Douglas, too, a quarter of a century earlier, felt the call of New York City. He arrived from Kansas City with no friends, no family, and no money. He was nearly destitute, but held a massive dream that called from the future. I wonder if Douglas passed Poitier on the street some evening. Did Poitier ever sleep in the YMCA that housed Douglas’ murals? These are questions I long to have answered.

THE SLAP
Sidney Poitier slaps Larry Gates in In the Heat of the Night

Few movie scenes re-orient the viewer like Poitier’s Virgil Tibbs’ slapping of cotton magnate Endicott in the greenhouse following a soliloquy about how the “fragile southern Negro had to be protected like an orchid” in In the Heat of the Night. I wonder how that scene played in Peoria—or, for that matter, Pensacola.

With the slap, Detective Virgil Tibbs (like Lt. Colonel Bill Kilgore describing “napalm in the morning” in Apocalypse Now) was propelled onto the movie Mount Olympus—at least for black folks. Every black person felt the archetype of Endicott’s character—we had seen him in the face of department store clerks and peace officers and school counselors and the smattering of condescending looks when we stepped onto elevators.

In the scene, Endicott touches his swelling face and says, “… there was a time when I could have had you… shot.” We cut to Poitier’s reaction, followed by inserts of the impeccable Rod Steiger as Sheriff Gillespie, then back to Endicott. Poitier exits the greenhouse, saying nothing. We cut to Henry (Endicott’s black servant) as he either agrees or disagrees at the insolence of an “uppity Negro” who, at a different time, could indeed have been shot. The exchange between Henry and Endicott is subtle, but poignant.

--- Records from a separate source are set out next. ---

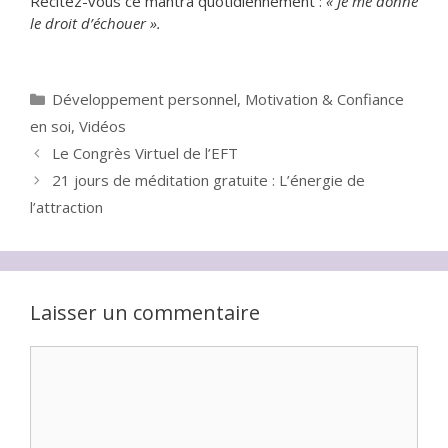
Récitez-vous ce mantra quotidiennement :
« Je me donne
le droit d’échouer ».
Catégories
Développement personnel
,
Motivation & Confiance
en soi
,
Vidéos
Le Congrès Virtuel de l’EFT
21 jours de méditation gratuite : L’énergie de
l’attraction
Laisser un commentaire
Commentaire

Aaron Douglas delivered a certain kind of slap with the four murals he painted for the 1936 Texas Centennial. For an event created as an homage to the accomplishments of Anglo-Saxon history and culture—and the intentional re-framing of aspects of history to fit a new, more palatable narrative—Douglas, on 6 x 6 panels, gave Texans the truth of the journey of African-Americans… as told by African-Americans. He lifted the viewer from the proscenium of mediocrity that then infused images of us to a kind of bold and brash confidence that made not a few uncomfortable.

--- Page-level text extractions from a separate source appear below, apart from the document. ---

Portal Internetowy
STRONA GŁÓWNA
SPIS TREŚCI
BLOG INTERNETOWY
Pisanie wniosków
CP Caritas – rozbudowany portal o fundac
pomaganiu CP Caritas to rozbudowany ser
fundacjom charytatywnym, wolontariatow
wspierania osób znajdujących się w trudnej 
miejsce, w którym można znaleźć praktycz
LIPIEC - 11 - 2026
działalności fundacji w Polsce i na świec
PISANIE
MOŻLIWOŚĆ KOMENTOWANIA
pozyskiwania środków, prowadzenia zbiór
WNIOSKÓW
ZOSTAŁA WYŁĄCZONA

I believe both Douglas and Poitier despised the resonating smallness that infused images of how Blacks were portrayed. When others told our stories, there was rarely an opportunity do anything more than to be presented as the least. If you needed an image where someone was afraid, make it a black person…if you needed a bumbling coward, make that an image a black person… if you needed a servant or a brute, a pimp or a sad face to dump the slop jars, cast a black person. We were simultaneously boxed and “boxed-in” by this imagery.

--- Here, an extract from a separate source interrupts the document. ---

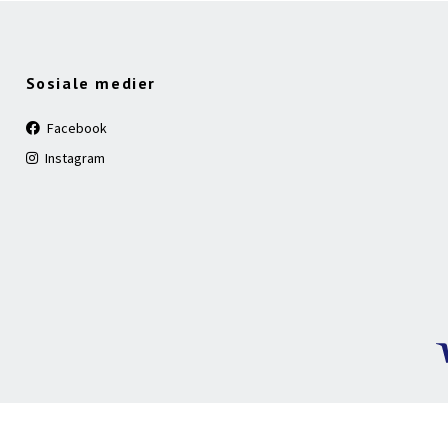
Sosiale medier
Facebook
Instagram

To borrow from Cole Porter, the images sang the damn refrain: “….this is your history, your destiny, your reason to be, and the punishment for setting your people free…” These were the images—in print and on film—that Poitier and Douglas endeavored to smash while constructing a counter-narrative. The two men believed that images of Black folks should not be defined by the “least of us” but the “truth of us.” For those who choose not to see, truth is an unwelcome visitor.